Quote:
Originally Posted by Al Skierkiewicz
Brian,
The reports of some people involving ver. A were simply anecdotal, unconfirmed reports that seemed to point in one direction when other things were ignored. If anyone can take anything from the report I hope it is that there are many things that can manifest the same way as an attack that are in fact not related. Go to the report and search for "buffer" to see one of these problems described.
|
I grant you this was hardly the only issue. However, those initial reports were enough for me to have both versions of the D-Link AP and compare them. I am persistent and that's a mere $200 to get 2 units to test (nothing I found pointed to the issue). Besides off season events do not get a spare parts kit. So the worst case was I had spare radios to offer in case something went down at the off season events. Besides I was testing my tiny oscilloscopes at off season events and they were on the power into the radio so if something had happened (and it didn't) I could offer a replacement as compensation. When I finished testing my oscilloscopes I merely gave some new 1522 AP away in trade for samples of misbehaving APs.

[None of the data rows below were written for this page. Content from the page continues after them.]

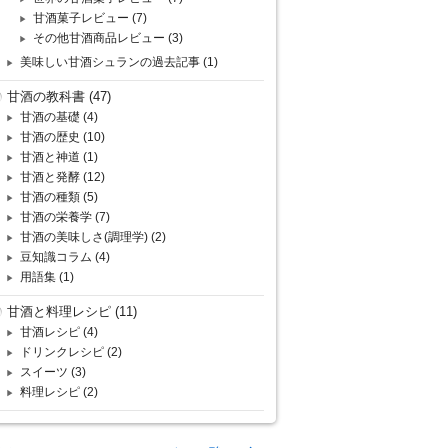
甘酒菓子レビュー
(7)
その他甘酒商品レビュー
(3)
美味しい甘酒シュランの過去記事
(1)
甘酒の教科書
(47)
甘酒の基礎
(4)
甘酒の歴史
(10)
甘酒と神道
(1)
甘酒と発酵
(12)
甘酒の種類
(5)
甘酒の栄養学
(7)
甘酒の美味しさ(調理学)
(2)
豆知識コラム
(4)
用語集
(1)
甘酒と料理レシピ
(11)
甘酒レシピ
(4)
ドリンクレシピ
(2)
スイーツ
(3)
料理レシピ
(2)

Obviously I didn't spend all that time and money to build those little oscilloscopes because I thought FIRST merely had AP issues (though I admit that while I knew and still know more ways someone could interfere with the wireless I never thought anyone would be that devious or in this case so easily caught).
Still it leaves it out in the open that at some point, perhaps multiple times, someone tested that exploit before they tried to demonstrate it. Additionally, I do agree with what you seem to conclude that this person didn't intend to rig the rankings. Surely this particular tampering is not the only issue and focusing on it too much distracts from the bigger issues we all must face from it. I'm not sure we'll ever know the full extent of what happened without adequate logs.